Cette diversité nous amène d’emblée à l’autre élément extrêmement novateur de la Passion: l’utilisation d’un orchestre comme dans les oratorios d’Occident, alors que la liturgie orientale n’admet que la voix humaine comme instrument digne de louer Dieu, car créée directement par lui. Cette présence de l’orchestre rend définitivement l’oeuvre impropre à un usage liturgique, lui donnant une fonction de concert spirituel et de catéchèse musicale (genre qui a d’ailleurs existé, mais toujours a cappella, dans l’histoire de la musique russe). L’utilisation de l’orchestre permet de multiplier grandement les formes musicales employées, empruntant tant au monde liturgique russe qu’à la grande musique occidentale. Plusieurs pièces pour choeur et orchestre, notamment l’ouverture et le finale, s’inspirent consciemment de Bach, cherchant à transposer au sein du monde et de la langue slaves l’univers si riche que le cantor de Leipzig a su créer dans ses Passions.
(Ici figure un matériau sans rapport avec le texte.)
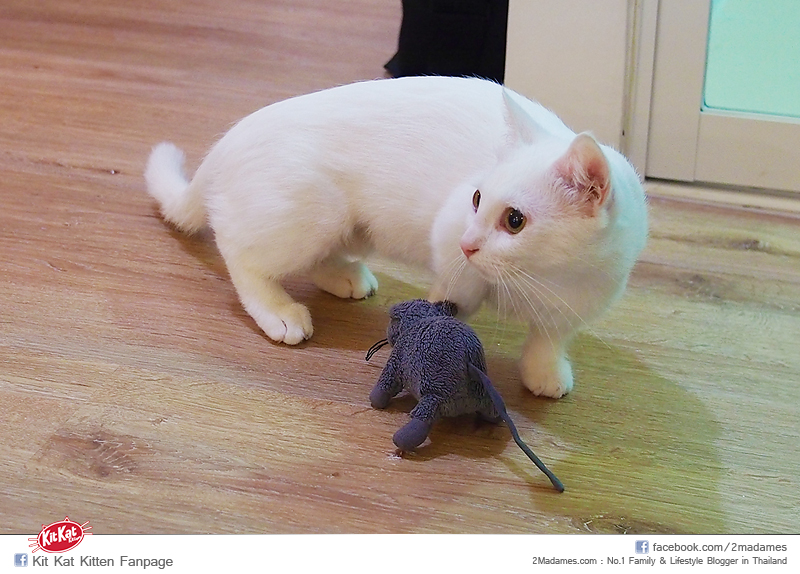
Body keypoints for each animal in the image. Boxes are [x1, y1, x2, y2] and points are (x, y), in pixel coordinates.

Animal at [144, 75, 648, 399]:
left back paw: (345, 278)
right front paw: (439, 326)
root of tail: (232, 136)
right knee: (239, 250)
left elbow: (550, 336)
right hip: (311, 212)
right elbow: (453, 294)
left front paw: (544, 370)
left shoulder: (578, 303)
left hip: (350, 227)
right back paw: (278, 311)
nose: (469, 243)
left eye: (515, 221)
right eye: (476, 197)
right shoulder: (448, 236)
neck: (544, 277)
On relèvera entre autres les cordes basses qui répètent quatre ou huit fois à l’unisson les notes des grands accords pour créer un climat de marche inéluctable vers la Croix (procédé remontant d’ailleurs à Monteverdi). Les pièces pour orchestre seul sont soit des fugues, soit des chorals.

Mais que l’usage répété de la fugue ne nous trompe pas: s’il dénote également un souci de prendre pour modèle l’auteur de « L’Art de la fugue », le style de ces dernières s’éloigne beaucoup du Baroque et intègre de nombreux éléments de la musique symphonique russe des 19e et 20e siècles. Ainsi le no 47 qui prépare le finale, sous l’austère forme de la fugue, rappelle plus dans son orgie rythmique et chromatique, avec des accents irrégulièrement décalés, créant un climat halluciné, les recherches rythmiques et la sauvagerie d’un Stravinsky.
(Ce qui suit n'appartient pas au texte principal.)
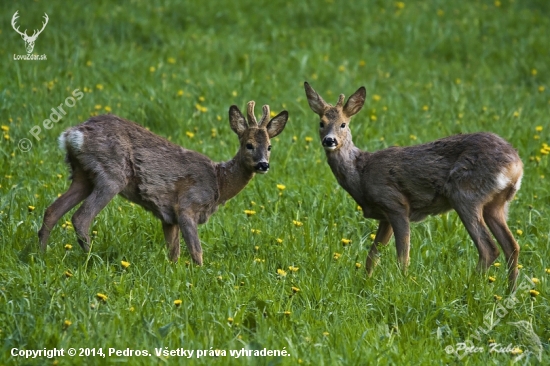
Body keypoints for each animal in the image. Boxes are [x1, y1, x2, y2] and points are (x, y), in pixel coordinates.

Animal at [38, 101, 288, 264]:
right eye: (248, 145)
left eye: (269, 146)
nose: (263, 164)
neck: (219, 181)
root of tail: (72, 135)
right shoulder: (187, 206)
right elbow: (196, 252)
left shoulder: (169, 217)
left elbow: (173, 253)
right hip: (111, 175)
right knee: (81, 217)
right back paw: (91, 259)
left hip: (82, 175)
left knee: (52, 210)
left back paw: (39, 254)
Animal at [306, 81, 528, 290]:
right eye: (321, 123)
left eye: (343, 124)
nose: (329, 140)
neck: (361, 174)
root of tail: (516, 165)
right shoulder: (384, 216)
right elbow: (372, 256)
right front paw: (365, 284)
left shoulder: (395, 204)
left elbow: (402, 256)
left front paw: (401, 284)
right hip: (496, 204)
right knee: (511, 246)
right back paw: (509, 292)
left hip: (465, 194)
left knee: (489, 248)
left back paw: (469, 287)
Le choeur, lui, porte souvent l’héritage du chant slavon, tant monodique mélodies nouvelles du métropolite Hilarion dans le style de l’antique chant znamenny, cousin du chant grégorien que polyphonique, avec un sens modal très développé, qui s’oppose aux grandes compositions russes du 19e siècle, plus inspirées par la musique tonale romantique. Il est alors a cappella ou accompagné par l’orchestre de différentes manières, parfois novatrices dans la façon dont se répartissent les rôles de chacun.
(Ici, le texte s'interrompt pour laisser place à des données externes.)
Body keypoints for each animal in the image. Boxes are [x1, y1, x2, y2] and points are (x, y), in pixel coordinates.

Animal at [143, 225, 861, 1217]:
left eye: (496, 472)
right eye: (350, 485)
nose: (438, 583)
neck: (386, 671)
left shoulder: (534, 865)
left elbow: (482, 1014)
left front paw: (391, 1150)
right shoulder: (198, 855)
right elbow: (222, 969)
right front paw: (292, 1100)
Enfin, les solos s’inspirent soit de Bach, soit d’un moderne znamen accompagné à l’orchestre, soit de couleurs impressionnistes.

La structure musicale de l’oeuvre évoque un chemin de Croix, les tonalités évoluant par paliers de do à fa, l’oeuvre culmine pendant toute la Crucifixion, avant de redescendre au do initial: une manière musicale de rendre l’ascension du Golgotha, la mort et la descente de la Croix.